Qui a dit que les jeunes ne pensaient qu’au présent ? Aussi surprenant que celui puisse paraitre, les 25-35 ans qui ont grandi avec internet, les jeux vidéos et rêvent de carrière de startuper ont le réel désir d’épargner. Dès la sortie du lycée, les banques leur font les yeux doux, avec plus ou moins de succès. En réalité, ces jeunes sont désemparés et n’attendent qu’une chose. Que l’on vienne à eux avec des conseils avisés et de vraies offres performantes.

épargner : 9 jeunes sur 10 se disent prêts

Eh oui, la jeunesse insouciante pense à son avenir ! Les chiffres de l’IFOP le prouvent. Selon une étude réalisée pour l’Union Financière de France, 9 jeunes sur 10 parmi les 25-35 ans songent à constituer un petit pécule dans les 10 années à venir.
En France, l’épargne est ancrée dans la culture. Tout juste né, un enfant se voit offrir son premier livret. Puis, à 12 ans : ouverture du livret jeune qui se transformera en livret A à ses 25 ans. Le parcours semble tout tracé ! Et d’ailleurs, 82 % des jeunes interrogés en possèdent.

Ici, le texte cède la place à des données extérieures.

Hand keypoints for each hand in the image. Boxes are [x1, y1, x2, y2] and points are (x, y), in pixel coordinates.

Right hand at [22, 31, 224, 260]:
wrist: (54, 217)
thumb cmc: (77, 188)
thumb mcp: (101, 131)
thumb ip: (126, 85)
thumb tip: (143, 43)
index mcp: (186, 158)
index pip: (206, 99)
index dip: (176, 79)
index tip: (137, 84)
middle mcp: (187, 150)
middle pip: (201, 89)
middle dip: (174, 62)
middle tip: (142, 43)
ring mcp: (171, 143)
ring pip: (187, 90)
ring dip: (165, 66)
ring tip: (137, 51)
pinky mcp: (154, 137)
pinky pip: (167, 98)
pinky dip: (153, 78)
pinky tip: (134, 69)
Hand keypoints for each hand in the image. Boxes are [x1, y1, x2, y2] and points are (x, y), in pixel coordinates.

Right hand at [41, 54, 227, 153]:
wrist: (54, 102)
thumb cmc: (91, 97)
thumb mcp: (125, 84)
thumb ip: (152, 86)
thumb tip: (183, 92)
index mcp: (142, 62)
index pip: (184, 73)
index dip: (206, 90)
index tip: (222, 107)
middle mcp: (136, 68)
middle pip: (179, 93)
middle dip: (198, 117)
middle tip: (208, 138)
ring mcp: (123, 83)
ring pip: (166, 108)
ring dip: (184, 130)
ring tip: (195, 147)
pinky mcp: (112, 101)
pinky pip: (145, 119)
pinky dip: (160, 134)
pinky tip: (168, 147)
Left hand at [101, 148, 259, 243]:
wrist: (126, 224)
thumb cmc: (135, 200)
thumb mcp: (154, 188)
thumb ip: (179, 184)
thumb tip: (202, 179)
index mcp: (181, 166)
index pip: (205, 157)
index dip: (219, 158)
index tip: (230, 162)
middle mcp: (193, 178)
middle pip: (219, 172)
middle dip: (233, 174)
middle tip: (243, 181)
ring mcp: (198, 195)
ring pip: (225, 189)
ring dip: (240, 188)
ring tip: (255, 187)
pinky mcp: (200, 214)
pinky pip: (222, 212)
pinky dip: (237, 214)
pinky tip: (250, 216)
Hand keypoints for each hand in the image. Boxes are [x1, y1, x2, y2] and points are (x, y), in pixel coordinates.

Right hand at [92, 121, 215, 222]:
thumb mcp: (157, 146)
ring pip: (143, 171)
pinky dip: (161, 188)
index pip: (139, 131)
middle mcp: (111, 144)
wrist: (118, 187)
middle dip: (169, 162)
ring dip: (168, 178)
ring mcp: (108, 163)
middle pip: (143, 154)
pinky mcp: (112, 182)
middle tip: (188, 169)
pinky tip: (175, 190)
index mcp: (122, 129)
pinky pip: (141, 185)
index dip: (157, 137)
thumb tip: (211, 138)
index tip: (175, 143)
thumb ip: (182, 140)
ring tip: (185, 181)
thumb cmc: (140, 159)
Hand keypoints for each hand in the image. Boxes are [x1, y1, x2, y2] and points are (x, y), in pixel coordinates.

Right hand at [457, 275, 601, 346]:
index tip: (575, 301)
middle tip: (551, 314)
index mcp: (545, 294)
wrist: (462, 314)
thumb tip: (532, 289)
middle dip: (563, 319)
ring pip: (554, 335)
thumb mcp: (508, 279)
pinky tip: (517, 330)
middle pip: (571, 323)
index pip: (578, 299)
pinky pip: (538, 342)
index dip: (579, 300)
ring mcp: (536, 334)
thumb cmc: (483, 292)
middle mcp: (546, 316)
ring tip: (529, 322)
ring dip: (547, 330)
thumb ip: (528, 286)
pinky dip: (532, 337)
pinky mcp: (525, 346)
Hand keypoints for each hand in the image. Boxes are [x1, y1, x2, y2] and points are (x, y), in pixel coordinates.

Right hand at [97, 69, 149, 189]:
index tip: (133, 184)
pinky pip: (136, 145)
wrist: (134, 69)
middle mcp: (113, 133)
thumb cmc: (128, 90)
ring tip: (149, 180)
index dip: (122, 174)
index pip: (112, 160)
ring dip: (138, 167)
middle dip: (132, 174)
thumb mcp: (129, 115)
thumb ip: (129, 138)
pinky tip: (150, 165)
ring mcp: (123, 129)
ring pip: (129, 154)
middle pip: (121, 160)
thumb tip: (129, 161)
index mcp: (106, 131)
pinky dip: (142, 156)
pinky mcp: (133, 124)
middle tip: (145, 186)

Cependant, bien qu’ils soient si nombreux à vouloir épargner, peu s’y mettent réellement. Seuls 34 % constituent leur patrimoine de manière sérieuse. Pourquoi autant d’engouement et finalement, si peu de réalisation effective ? Malgré tout, gérer une épargne ne serait donc pas inné.

Aujourd’hui, qui entoure et conseille les jeunes ?

Vous l’avez remarqué, c’est certain. Chaque année, à l’approche de la proclamation des résultats du bac, les banques lancent leur grande opération marketing annuelle. BNP Paribas, Axa Banque, CIC… presque toutes offrent littéralement de l’argent aux nouveaux bacheliers. À combien s’élève la prime Bac ? Cela va de 40 à 160 € déposé sur un livret, et parfois en fonction de la mention obtenue. En plus de ce joli cadeau, elles en profitent pour leur faire les yeux doux en proposant par exemple des prêts étudiants.

Dans tout cela, la notion de conseils et d’accompagnement est quasi nulle. Pourtant, les jeunes aspirent à davantage de pédagogie. Ils ne savent pas comment s’y prendre pour épargner de manière intelligente et rentable. 45 % des répondants à l’étude IFOP affirment avoir peur et limitent les risques en optant pour des produits très peu performants. Pas étonnant que les assurances-vie et autres PEL ne séduisent pas.

Pourquoi ne font-ils pas appel aux experts en gestion de patrimoine dans ce cas ? Tout simplement, parce que ces conseils leur semblent inaccessibles et réservés aux privilégiés, à une élite riche.

Et si les fintechs étaient la solution tant attendue par les jeunes épargnants !

Puisque les acteurs traditionnels semblent ne pas répondre aux inquiétudes des jeunes qui veulent épargner, les fintechs profitent d’un climat propice pour apporter leur expertise. Dans l’esprit fintech, l’épargne est une question de confiance et de rentabilité. Et c’est exactement ce que les jeunes désirent. Auprès des Robin’Finance, WeSave, Advize, Yomoni et les autres plateformes spécialisées dans l’épargne digitale, ils trouveront enfin ce qui leur manque pour se lancer.

Comment ces fintechs s’y prennent-elles ? Elles ont d’abord compris qu’il fallait s’adresser aux jeunes avec les moyens d’aujourd’hui, c’est-à-dire avec un service 100 % en ligne, et une transparence affirmée. Ils accèdent ainsi à un plus large panel de placements, mais facile à comprendre. Les tarifs sont eux aussi plus clairs. Par ailleurs, ces fintechs mettent en œuvre des technologies innovantes et ultras performantes pour prodiguer des conseils personnalisés. L’on pense notamment aux robo-advisors. Mais pas seulement !

L’accompagnement d’un vrai service client est mis en avant. Les jeunes pourront compter sur des experts en gestion de patrimoine pour les aider à constituer leur épargne de manière sereine et rentable.